Friday, December 21, 2007

Christian Government

Our local paper is clogged with letters, articles and editorials focused on whether the Christians or the atheists are winning the fight over whether Christmas should be such a dominant holiday in America. It isn’t just going on here, either. National press and even the “funnies” are dealing with the same question.

Underlying it is the right wing Christian contention that there is a movement to stifle their voice; a tendency for “secular humanism” to shut religion out of schools and government.
As a certified, card carrying secular humanist, I feel qualified to throw my two cents into the ring, too.

I will unabashedly say that I am solidly against the predominance of any religion in the affairs of government and I am solidly against the teaching of any religious tradition in public schools.

Does that mean that I don’t think you should practice whatever religion you truly believe? Not at all. It just means that I don’t think you have any right to tell me what I should believe.

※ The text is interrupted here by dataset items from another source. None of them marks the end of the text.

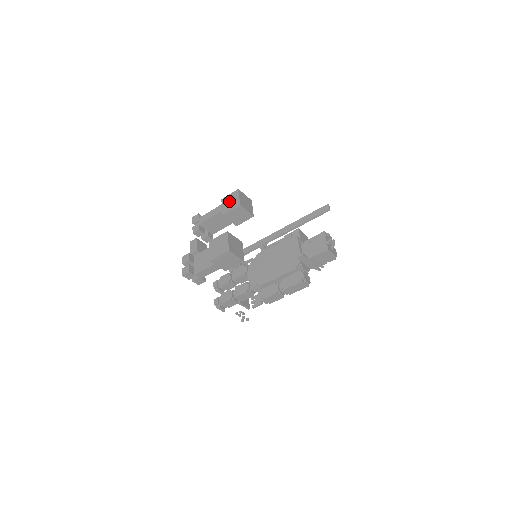
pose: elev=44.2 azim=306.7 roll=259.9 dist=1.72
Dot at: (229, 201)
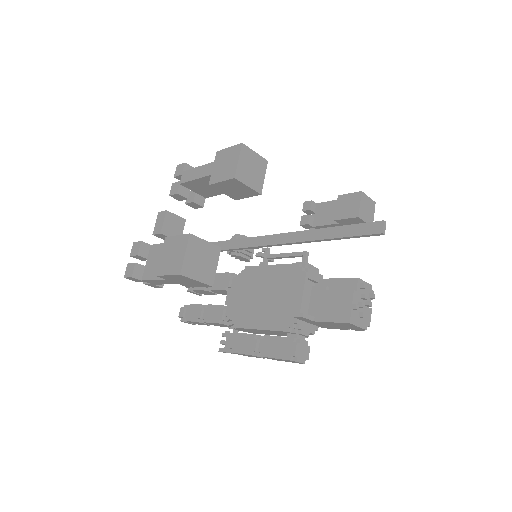
Dot at: (224, 161)
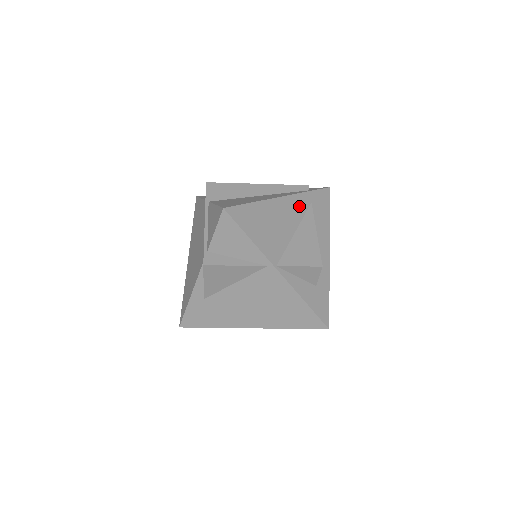
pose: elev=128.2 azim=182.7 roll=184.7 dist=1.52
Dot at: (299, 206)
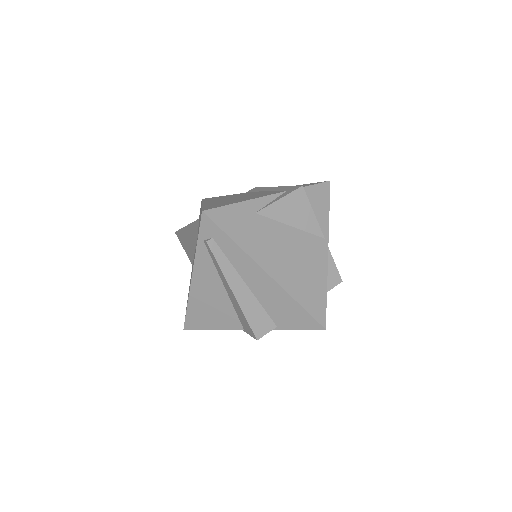
Dot at: occluded
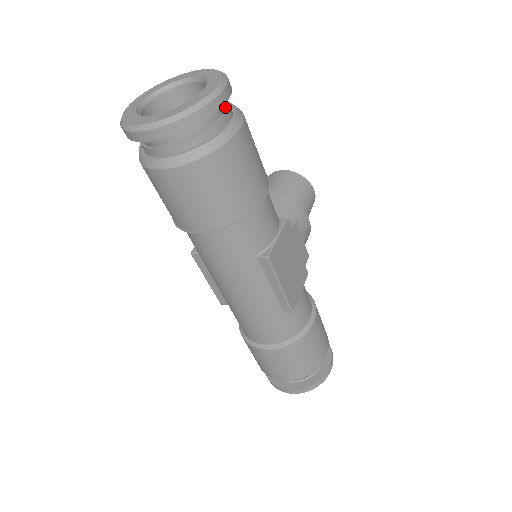
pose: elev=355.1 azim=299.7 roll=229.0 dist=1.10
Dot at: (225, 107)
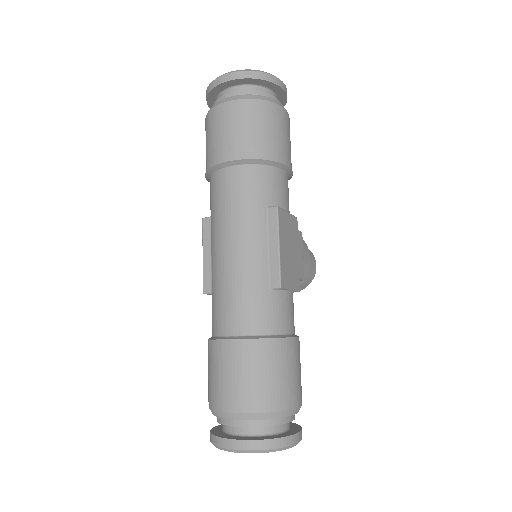
Dot at: occluded
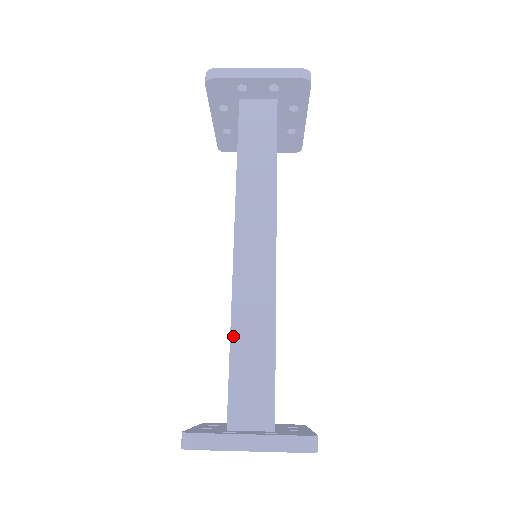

I do not believe that anyone fighting against the insertion of Christian doctrine into governmental affairs is trying, as the far right asserts we are, to stifle Christian thought or expression in any way. The problem we have with a Christian government is the same problem we would have with a Hindu government, a Jewish government, a Sunni government or a Shiite government. What’s really going on is an attempt to control what people may think, say , and do by claiming the high moral ground of religion as the basis for political action – exactly what the Taliban did in Afghanistan!

Just for argument’s sake, imagine that we decide we are a Christian nation and so should have governmental policies based on Christian thought. Whose idea of Christianity is going to dictate that policy? Are we going to have a Jimmy Swaggert Christian government or a Bishop Fulton J. Sheen Christian government; a Jerry Falwell Christian government or a Martin Luther King Christian government? Should we have a Catholic government or a Protestant government; a Unitarian government or a Lutheran government; a Southern Baptist Convention government or a Methodist government?

Samuel Clemens once wrote about an experiment in which a lion, a lamb, and other such animals of opposite natures were put into one cage, and ministers of various Christian religious sects were put into another. They were all left over night. In the morning, the animals were found asleep, each in its own area of the cage, but the ministers had killed each other in an argument over a liturgical technicality.

Clemens was writing in the 19th century. Isn’t it about time the rest of us caught on?


Be the change you wish to see in the world. -- M. K. Gandhi


Individually we have little voice. Collectively we cannot be ignored.
But in silence we surrender our power. Yours in Peace -- BR

The reason for going was to keep the crude flowing and raise a false flag abroad. – from a poem by Jack Evans titled 3500 Souls - http://www.myspace.com/paralegal_eagle

2 comments:

Jason said...

"I do not believe that anyone fighting against the insertion of Christian doctrine into governmental affairs is trying, as the far right asserts we are, to stifle Christian thought or expression in any way."

Of course you don't because you're advocating doing just that. The fact you brand anyone who thinks that those trying to ban Christians from being a part of the process is "far right" and then try to compare Christians to the same people who flew planes into the Twin Towers on 9/11 (with your Taliban reference.)

If you're telling a Christian not to put their views into our laws...which every American has a right to express their views upon at the ballot box or if they are elected to office...then you are attempting to stifle Christian thought or expression. If you were truly in favor of not stifling that expression you would have no problem with Christians expressing their views and being as much a part of the process as you.

BR said...

Jason -

Thanks for reading and writing, but I don't quite understand your objections and I don't think you understood mine. If the cries for Christian law are not coming from the right, where are they coming from? The left? The Muslims? The???

I was raised a Catholic, but have never thought that church should insert itself into legislation.

Expression of Christian thought is not equivalent to creation of Christian law. Of course you have the right to vote for the candidate of your choice, but unless you want to divide America even more radically than it is now divided, I think you would be wise to select a candidate that has no religious axe to grind.

As for my comparison to the Taliban -- Christian, Muslim, Hindu or Jew, you have your idea of how you should conduct your life just as I do. We should each give each other the room to do so. If I try to dictate your lifestyle to you through law, I am no better for you than the Taliban would be. If it's you dictating to me, then you are no better for me than the Taliban would be.
By all means keep your Christianity, but be wise enough to also keep it out of government.